Tali principi – concludono i giudici di appello – sono di più stringente applicazione per il giudice che si trova ad esaminare una sentenza assolutoria di primo grado, posto che – come affermato dalla giurisprudenza – «per la riforma di una sentenza assolutoria non basta, in mancanza di elementi sopravvenuti, una mera e diversa valutazione del materiale probatorio acquisito in primo grado ed ivi ritenuto inidoneo a giustificare una pronuncia di colpevolezza, che sia caratterizzata da pari o addirittura minore plausibilità rispetto a quella operata».

In conclusione, «sebbene questo Collegio abbia “largheggiato” nell’applicare il disposto dell’art. 603, comma 3 bis, c.p.p., deve constatare che la rinnovata istruzione dibattimentale ha lasciato sostanzialmente immutato il quadro probatorio e, in tale situazione, non può che confermarsi l’incertezza e la contraddittorietà degli elementi per affermare la responsabilità degli imputati».
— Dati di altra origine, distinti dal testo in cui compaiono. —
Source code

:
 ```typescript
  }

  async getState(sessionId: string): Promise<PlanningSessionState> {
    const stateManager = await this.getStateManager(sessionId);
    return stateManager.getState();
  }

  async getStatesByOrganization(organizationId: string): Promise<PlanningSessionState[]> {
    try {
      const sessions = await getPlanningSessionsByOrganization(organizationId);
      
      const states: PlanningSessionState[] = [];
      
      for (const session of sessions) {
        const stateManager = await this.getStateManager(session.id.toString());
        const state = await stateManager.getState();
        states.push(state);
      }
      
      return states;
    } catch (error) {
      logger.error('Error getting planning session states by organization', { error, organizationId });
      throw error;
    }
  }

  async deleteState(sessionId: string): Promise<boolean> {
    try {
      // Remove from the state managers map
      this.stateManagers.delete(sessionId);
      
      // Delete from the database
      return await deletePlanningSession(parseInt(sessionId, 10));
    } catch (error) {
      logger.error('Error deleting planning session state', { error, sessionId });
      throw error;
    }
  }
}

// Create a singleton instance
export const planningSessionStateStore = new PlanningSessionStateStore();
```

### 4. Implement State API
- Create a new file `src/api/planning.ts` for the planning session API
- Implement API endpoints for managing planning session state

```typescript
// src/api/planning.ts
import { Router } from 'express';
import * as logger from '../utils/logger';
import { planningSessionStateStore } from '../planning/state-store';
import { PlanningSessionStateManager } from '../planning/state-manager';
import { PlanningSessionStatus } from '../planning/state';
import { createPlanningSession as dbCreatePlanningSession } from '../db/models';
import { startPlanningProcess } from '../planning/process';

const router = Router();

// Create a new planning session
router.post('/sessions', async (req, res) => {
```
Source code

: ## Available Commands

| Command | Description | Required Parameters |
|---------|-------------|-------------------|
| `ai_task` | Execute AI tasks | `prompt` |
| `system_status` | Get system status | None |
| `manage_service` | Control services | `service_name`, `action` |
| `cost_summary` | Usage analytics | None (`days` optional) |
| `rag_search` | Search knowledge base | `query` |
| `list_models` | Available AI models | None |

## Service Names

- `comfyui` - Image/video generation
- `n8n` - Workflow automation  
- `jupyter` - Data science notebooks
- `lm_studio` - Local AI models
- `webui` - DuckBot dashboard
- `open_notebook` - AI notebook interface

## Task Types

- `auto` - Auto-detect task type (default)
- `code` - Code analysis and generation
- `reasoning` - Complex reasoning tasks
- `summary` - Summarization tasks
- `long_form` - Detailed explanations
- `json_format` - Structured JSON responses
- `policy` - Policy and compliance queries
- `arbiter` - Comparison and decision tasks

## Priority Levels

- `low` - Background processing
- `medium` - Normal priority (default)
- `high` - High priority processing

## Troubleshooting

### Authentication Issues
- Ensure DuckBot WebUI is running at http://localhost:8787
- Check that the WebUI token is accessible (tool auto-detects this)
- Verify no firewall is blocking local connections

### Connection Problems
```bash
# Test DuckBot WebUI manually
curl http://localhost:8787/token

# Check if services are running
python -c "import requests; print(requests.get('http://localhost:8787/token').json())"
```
Nel riportare alcuni passaggi dell’appello del PM, la Corte ne evidenzia alcune peculiarità lessicali che «seminerebbero dubbi su quale sia la ricostruzione da porre a base del giudizio di responsabilità: l’utilizzo di avverbi alludenti a verosimiglianza e plausibilità o l’uso, nella stessa frase, di due negazioni al fine di esprimere un’affermazione appare sintomatica di una ricostruzione meramente logica e determina in chi legge la sensazione o, addirittura, la convinzione, che si tratti di fatti possibili, forse anche probabili, ma non certi».